RFC: Optimizing for 386

Jakub Jelinek jakub at redhat.com
Wed Jan 19 17:02:36 UTC 2005


On Wed, Jan 19, 2005 at 10:35:43AM -0600, Joseph D. Wagner wrote:
> > This is not true. The default optimization is for Pentium 4 class
> > processors.
> 
> This is not accurate.  gcc has two separate sets of optimizations.  The
> first (mtune) tunes everything except the ABI.  This is the part that is
> optimized for the Pentium 4.  The second (march) actually tunes the ABI. 
> The second is optimized for 386.  In other words, it won't take advantage
> of any instruction that didn't exist on the original 386.
> 
> I would like my ABI, especially for the graphics programs, to be optimized
> for more modern architecture, like i686.
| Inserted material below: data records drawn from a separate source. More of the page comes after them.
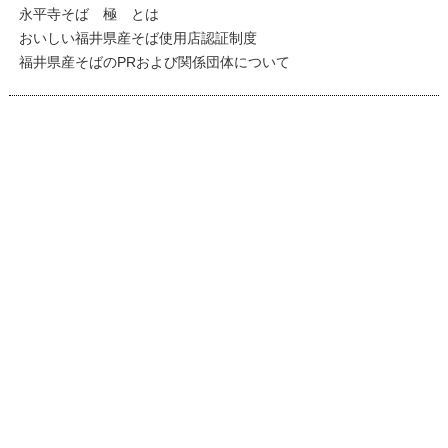
永平寺そば 極 とは
おいしい福井県産そば使用店認証制度
福井県産そばのPRおよび関係団体について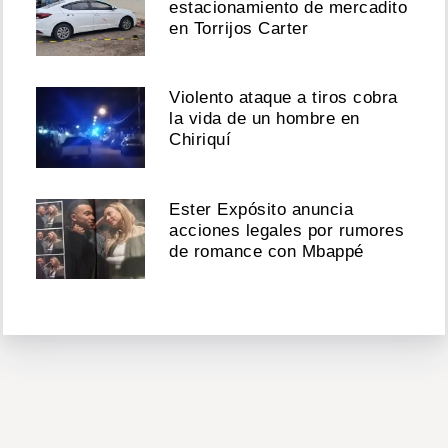
estacionamiento de mercadito
en Torrijos Carter
Violento ataque a tiros cobra
la vida de un hombre en
Chiriquí
Ester Expósito anuncia
acciones legales por rumores
de romance con Mbappé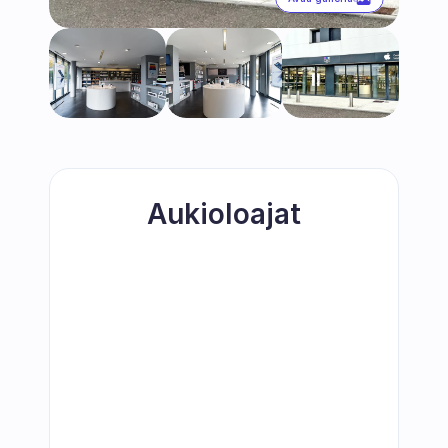
Aukioloajat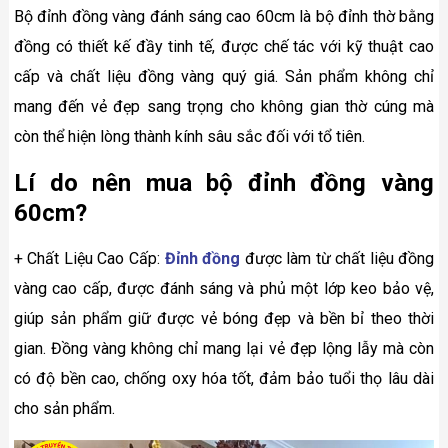
Bộ đỉnh đồng vàng đánh sáng cao 60cm là bộ đỉnh thờ bằng
đồng có thiết kế đầy tinh tế, được chế tác với kỹ thuật cao
cấp và chất liệu đồng vàng quý giá. Sản phẩm không chỉ
mang đến vẻ đẹp sang trọng cho không gian thờ cúng mà
còn thể hiện lòng thành kính sâu sắc đối với tổ tiên.
Lí do nên mua bộ đỉnh đồng vàng
60cm?
+ Chất Liệu Cao Cấp:
Đỉnh đồng
được làm từ chất liệu đồng
vàng cao cấp, được đánh sáng và phủ một lớp keo bảo vệ,
giúp sản phẩm giữ được vẻ bóng đẹp và bền bỉ theo thời
gian. Đồng vàng không chỉ mang lại vẻ đẹp lộng lẫy mà còn
có độ bền cao, chống oxy hóa tốt, đảm bảo tuổi thọ lâu dài
cho sản phẩm.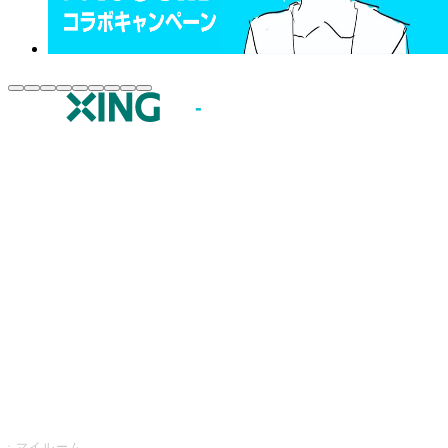
JOYSOUND.comトップ
カラオケ楽曲・歌詞検索
カラオケ店舗検索
全国カラオケ大会
イベント・キャンペーン
うたスキ
マイルーム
Please read the archives, all this has been answered several times already.

Yes, we know very well about -march and -mtune difference.
The current CFLAGS (for *.i386.rpm -march=i386 -mtune=pentium4) are just fine
for the whole distro.

But please tell us what instructions could be useful and would overweight
the negatives (making FC impossible to run on certain hardware).

The ISA changes between i386 and i586 are uninteresting for the vast
majority of programs (the main differences are atomic and specialized
instructions, atomic instructions are used mostly by the kernel, C library
and thread library, all of them come in i686 variants).

The i686 ISA adds conditional moves (some argue that this is optional
i686 feature, but GCC's definition of i686 is i686 with cmov).
Now, cmov* speeds things up on certain architectures, but:
1) using it everywhere would mean that FC doesn't support various
   not so old VIA CPUs, etc.
2) on P4, cmov* instructions aren't any win over using branches

Later CPUs add MMX, 3dNOW!, SSE, SSE2, SSE3 instructions.
But
1) only GCC 4.0+ supports autovectorization, and only for SSE/SSE2
2) programs/libraries that have MMX/3dNOW!/SSE/SSE2/SSE3 assembly
   or use {,p,e,x}mmintrin.h usually choose between several
   implementations at runtime depending on what the CPU supports
   (e.g. various graphics/multimedia programs do this),
   or like e.g. gmp are packaged, so that the dynamic linker
   uses optimized libraries on SSE2+ capable CPUs
3) with SSE2+, -mfpmath=sse can speed up FPU intensive programs
   or libraries quite a bit.  But SSE2+ is very high bar for
   the lowest supported CPU by FCx/ix86 ATM, that would mean
   not supporting even 2 years old CPUs.  So, if a particular
   library is seen that has measurable improvements with
   -mfpmath=sse, it is far better to ship it as /usr/lib/sse2/
   library instead of shipping everything in .pentium4.rpm's.

Note that the vast majority of packages in the distro aren't
CPU bound, so it is just about selecting those where there
are measurable improvements that justify alternate rpms resp.
second set of libraries in .i386.rpm packages etc.